AR in der Autoindustrie: bei der Fertigung und dem Mitarbeitertraining im Einsatz


Das Head-up-Display, eine weitere interessante Anwendung des AR-Infotainments, ist aus der Automobilbranche bekannt. Es projiziert wichtige Fahrzeuginformationen an die Innenseite der Windschutzscheibe. Das Unternehmen Continental hat diese Idee sogar noch einen Schritt weiterentwickelt: Sein Head-up-Display erweitert die AR-Anzeige durch eine zusätzliche Ebene. Hier werden Hinweise in die reale Fahrsituation integriert, indem sie virtuell vor dem Fahrzeug erscheinen, wie zum Beispiel Pfeile und andere Fahrbahnmarkierungen. Das Automobil erkennt automatisch die Bedürfnisse des Fahrers in einer bestimmten Fahrsituation und reagiert durch eine Selektion der Informationen – ein wichtiger Schritt auf dem Weg zum automatisierten Fahren.

Darüber hinaus setzt auch der deutsche Autohersteller BMW AR-Technologien in den Bereichen Training und Fertigung ein. Seit rund zwei Jahren unterstützen AR-Brillen die BMW-Mitarbeiter bei den Trainings zur Motorenmontage. Dank AR-Visualisierungen werden sie durch alle Arbeitsschritte geleitet. Die AR-Technologie wird auch für den Aufbau eines Trainingsprogramms eingesetzt, indem an einem Computer zunächst die hervorzuhebenden Punkte festgelegt und anschließend mit der AR-Brillen virtuell verankert werden.

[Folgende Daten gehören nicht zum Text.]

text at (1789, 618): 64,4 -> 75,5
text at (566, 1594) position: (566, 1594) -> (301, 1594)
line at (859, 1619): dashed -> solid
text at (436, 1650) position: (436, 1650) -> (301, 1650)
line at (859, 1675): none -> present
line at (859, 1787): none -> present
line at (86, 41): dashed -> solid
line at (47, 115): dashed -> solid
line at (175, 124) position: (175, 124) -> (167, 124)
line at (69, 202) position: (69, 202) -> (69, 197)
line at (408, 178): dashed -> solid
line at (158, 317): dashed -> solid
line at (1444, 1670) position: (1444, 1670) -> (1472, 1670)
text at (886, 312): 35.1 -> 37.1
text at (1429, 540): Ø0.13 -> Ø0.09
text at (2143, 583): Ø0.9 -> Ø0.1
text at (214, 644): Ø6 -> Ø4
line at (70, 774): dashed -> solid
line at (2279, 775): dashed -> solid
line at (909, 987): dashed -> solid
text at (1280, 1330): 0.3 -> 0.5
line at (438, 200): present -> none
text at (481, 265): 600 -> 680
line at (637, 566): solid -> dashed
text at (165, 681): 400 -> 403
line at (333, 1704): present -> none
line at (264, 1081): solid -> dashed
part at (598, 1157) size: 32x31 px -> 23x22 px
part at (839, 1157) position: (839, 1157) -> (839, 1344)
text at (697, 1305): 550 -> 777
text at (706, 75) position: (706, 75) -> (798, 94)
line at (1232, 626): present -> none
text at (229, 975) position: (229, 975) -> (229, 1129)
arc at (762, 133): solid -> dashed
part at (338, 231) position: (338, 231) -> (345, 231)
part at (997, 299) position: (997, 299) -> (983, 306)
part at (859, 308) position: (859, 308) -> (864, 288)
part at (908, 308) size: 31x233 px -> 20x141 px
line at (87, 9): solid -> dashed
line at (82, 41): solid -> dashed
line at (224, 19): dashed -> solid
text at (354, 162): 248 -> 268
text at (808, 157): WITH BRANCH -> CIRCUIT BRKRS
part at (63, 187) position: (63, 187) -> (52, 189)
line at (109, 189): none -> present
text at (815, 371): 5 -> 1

Dank AR-App Informationen interaktiv wahrnehmen


Unser nächstes Beispiel zeigt, dass Augmented Reality heute eine passende Anwendung nicht nur in der Autoindustrie findet. Die Haufe-Lexware hat eine AR-Anwendung (sog. smARt App) entwickelt, mit der die Leser digitale Zusatzinfos zu den abgedruckten Themen erhalten, wie z.B. digitale Zusatzinhalte wie Videos, Hörbeispiele, 3D-Modelle, Votings und Trainingsteile.

 

4. Mixed Reality – eine noch junge Disziplin im Aufbruch



Mixed Reality verbindet Virtual Reality und Augmented Reality, indem virtuelle Objekte in die reale Umgebung eingeblendet werden. Meist wird dies durch die Microsoft HoloLens ermöglicht.
MR ist im Info- und Edutainment eine vergleichsweise noch junge Disziplin. Die beliebtesten MR-Anwendungen findet man in Museen und Ausstellungen, indem Objekte, wie das Skelett eines Dinosauriers, von einem virtuellen Objekt überblendet werden.In der MR spielen Head-up-Displays inzwischen auch eine Rolle. Sie werden auch in Museen, Showrooms und Messen angeboten, ob mit oder ohne VR-Brille oder AR-Hardware. Verantwortlich dafür ist die MR-Technologie „DeepFrame“. Sie erinnert an ein riesiges Head-Up-Display, welches durch eine virtuelle 3D-Ebene Realität und Virtualität vermischt. Im Great North Museum in Großbritannien kann man diese Technologie bereits erleben. Wie man an diesem Beispiel gut erkennt, bleibt auch hier die Entwicklung keineswegs stehen.

5. Fazit


Unser Branchencheck für Infotainment und Edutainment fällt eindeutig positiv aus. Die guten Voraussetzungen, welche die Branche bereits mitgebracht hat und die für Vorschusslorbeeren hinsichtlich der Einsatzmöglichkeiten von VR sorgen, entfalten ihre Wirkung in der Praxis voll. Man findet ausgeprägte VR-Einsatzgebiete in namhaften Unternehmen, die bereits Einzug in den Alltag erhalten haben und dort ihren wichtigen Nutzen stiften. Die Erfahrung zeigt: was Mehrwert stiftet, das bleibt.

Insofern sehen wir für diese Branche die interessantesten Einsatzgebiete und einen wichtigen Treiber für die Verbreitung von Virtual Reality (inklusive Augmented und Mixed Reality).